For every vegetable, Schneider treats readers to history, a little botany, shopping and storage tips, general cooking advice and recipes -- the author's own, and scores more she has collected from top cooks all over the world, making a grand total of 500.
Schneider's chef friends (and she appears to know every cook of consequence) weigh in at the close of each entry with yet more advice. For rutabaga, for example, she enlisted veteran cookbook authors Susan Herrmann Loomis and Barbara Kafka and celebrity chefs Patrick O'Connell, Michael Romano and Odessa Piper. They manage to generate a fair amount of excitement about this oft maligned cousin of the turnip with their appetizing suggestions for warming autumn soups, an elegant galette and a newfangled rösti.

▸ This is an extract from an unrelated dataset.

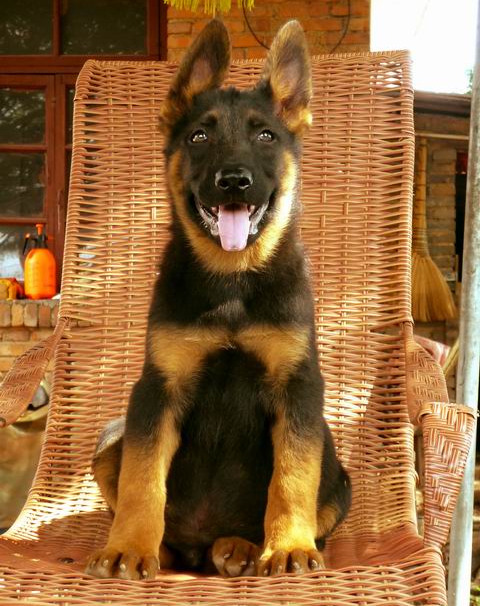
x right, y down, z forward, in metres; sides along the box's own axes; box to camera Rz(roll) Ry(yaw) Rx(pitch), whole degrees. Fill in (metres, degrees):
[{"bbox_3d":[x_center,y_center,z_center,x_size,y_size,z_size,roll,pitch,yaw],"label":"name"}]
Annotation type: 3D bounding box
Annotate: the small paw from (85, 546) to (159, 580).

Virtually every vegetable is lavished with such affection. From esoteric marsh mallow (an edible relative of the hollyhock) to common yellow summer squash, the energetic text and creative cooking ideas will make even unadventurous readers want to experiment.
Only the oddball horned African cucumber, or kiwano, gets dissed. "I have frozen its juice, whipped it, blended it with liquor and with yogurt, made vinaigrette and other sauces with it, even microwaved and baked the whole in an attempt to discover some uses for it," Schneider wrote. "Whatever the virtues of this piggy bank—satellite gourd, edibility is not an obvious one."
Given her thoroughness throughout the book, this must be true. But Schneider is too rigorously inquisitive a foodie to ever throw in the towel. "I rest my case," she said, "for the time being."